# [YOUR GOAL]
How many of the lines below contain the string "Iscrizione", with case counting? Give only the number.

[Text transcribed from pages]
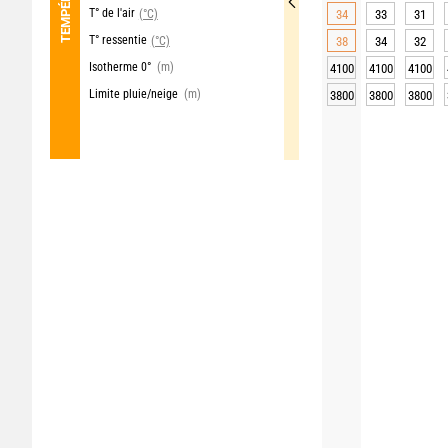
T° de l'air
(°C)
34
33
31
T° ressentie
(°C)
38
34
32
Isotherme 0°
(m)
4100
4100
4100
Limite pluie/neige
(m)
3800
3800
3800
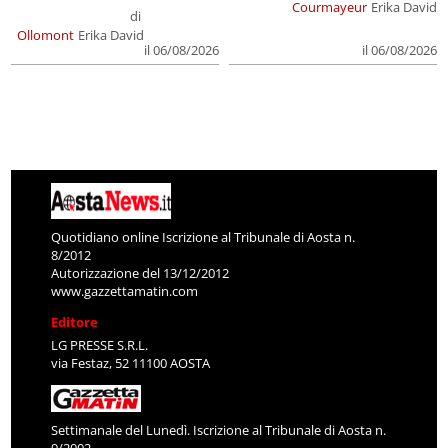
Courmayeur
Erika David
di
Ollomont
Erika David
il 06/08/2026
il 06/08/2026
Quotidiano online Iscrizione al Tribunale di Aosta n.
8/2012
Autorizzazione del 13/12/2012
www.gazzettamatin.com
Editore
LG PRESSE S.R.L.
via Festaz, 52 11100 AOSTA
Settimanale del Lunedì. Iscrizione al Tribunale di Aosta n.
9/2002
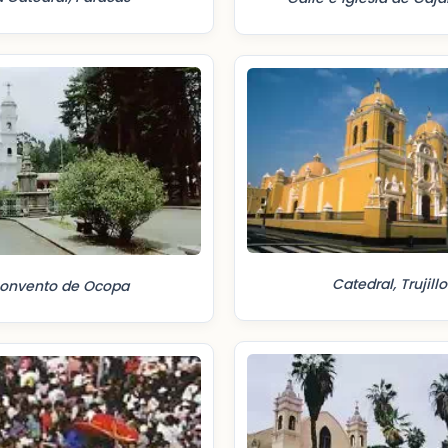
Catedral, Trujillo
onvento de Ocopa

# [WRITTEN ANSWER]
2